Ancora, David Capitant offre una prospettiva dalla Francia sull’università tra missione e gestione in una società ipermoderna, dove l’efficienza sostituisce la legittimità e la gestione sostituisce la politica. In questo contesto, laddove oramai la politica universitaria è incentrata sui confronti internazionali basati sui cosiddetti rankings, «l’università deve riaffermare l’importanza della validazione scientifica del sapere a fronte di una relatività che contamina tutti gli ambiti della vita sociale e che oggi è rafforzata dallo sviluppo di reti sociali».
Infine, Elena Paola Carola Alessiato illustra il variegato panorama delle università in Italia e in Europa, a partire dalla loro nascita, nel 1088, quando maestri di grammatica, di retorica e di logica si riunirono a Bologna nello Studio, per riflettere sulla complessità delle cose.
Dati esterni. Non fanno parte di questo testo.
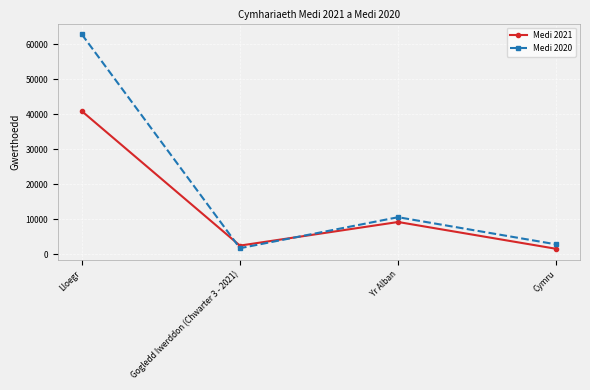

How many intersections are there between Medi 2021 and Medi 2020?

2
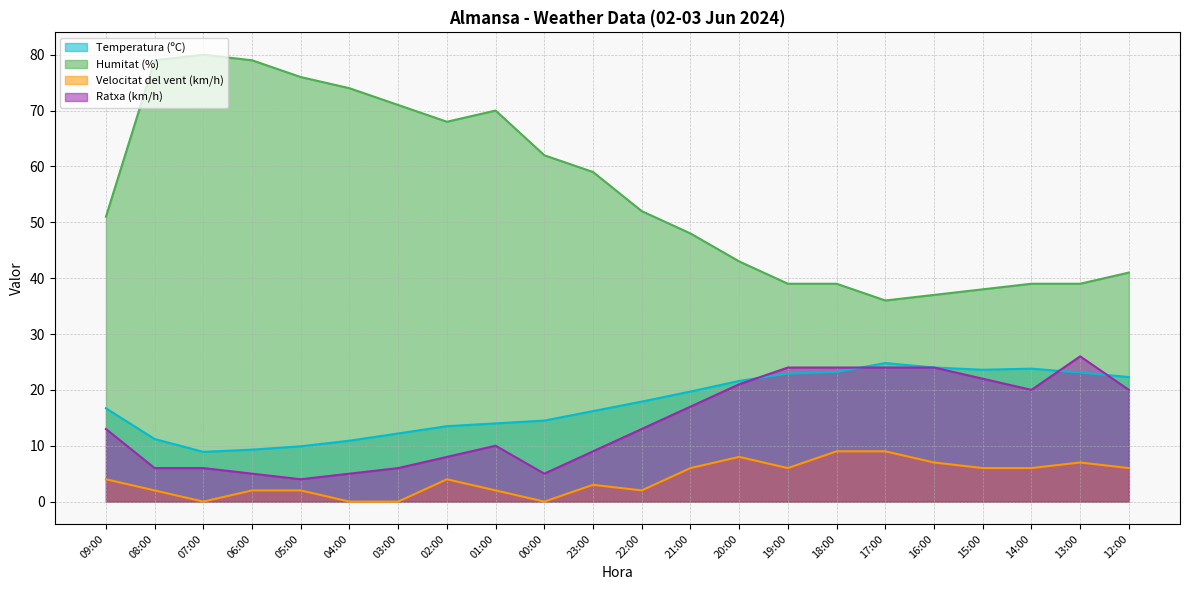

Does the chart display data point markers on the line(s)?

No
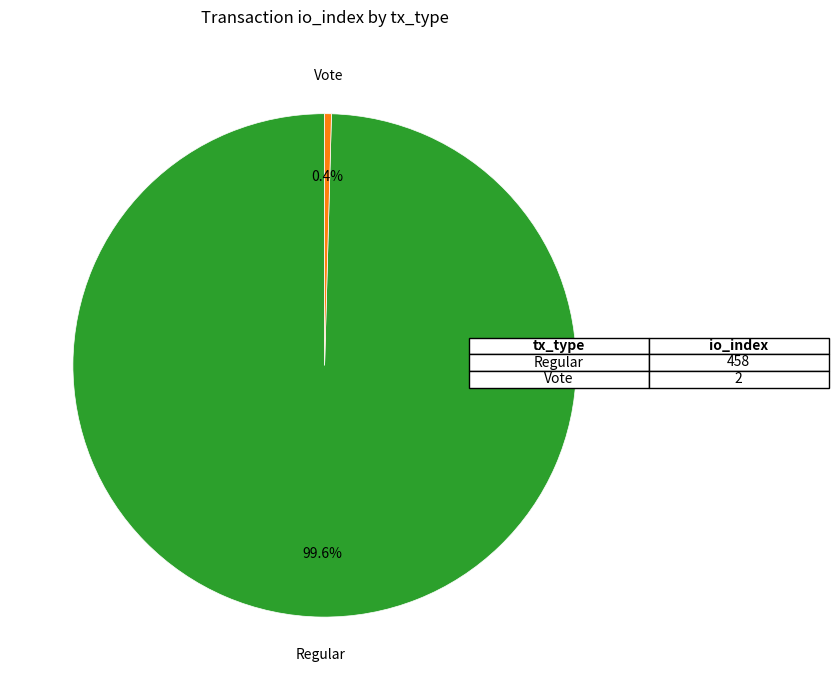

Does any single category account for the majority?

Yes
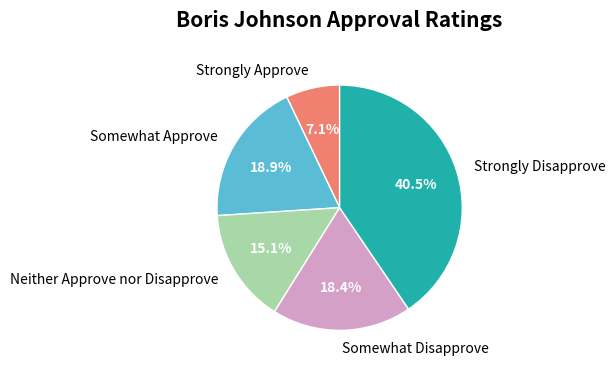

Rank the categories by value from lowest to highest.

Strongly Approve, Neither Approve nor Disapprove, Somewhat Disapprove, Somewhat Approve, Strongly Disapprove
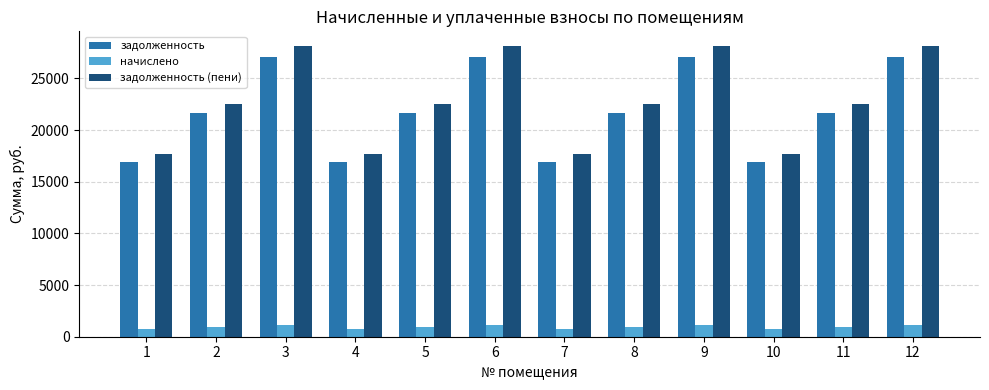

Which series has the largest range (max minus min)?

задолженность (пени)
Ella sottolinea l’eredità di quelle università, con il richiamo a «una comunità di docenti e studenti che si rendono reciprocamente e attivamente partecipi di un percorso di scambio, riflessione e scoperta». Se, oggigiorno, correliamo l’università allo Stato, ella ricorda che questo è l’esito di un processo di assorbimento progressivo che non nasceva necessariamente da una contrapposizione alle autorità (politica, spirituale o religiosa), ma accanto a tale autorità, rivendicando la propria autonomia.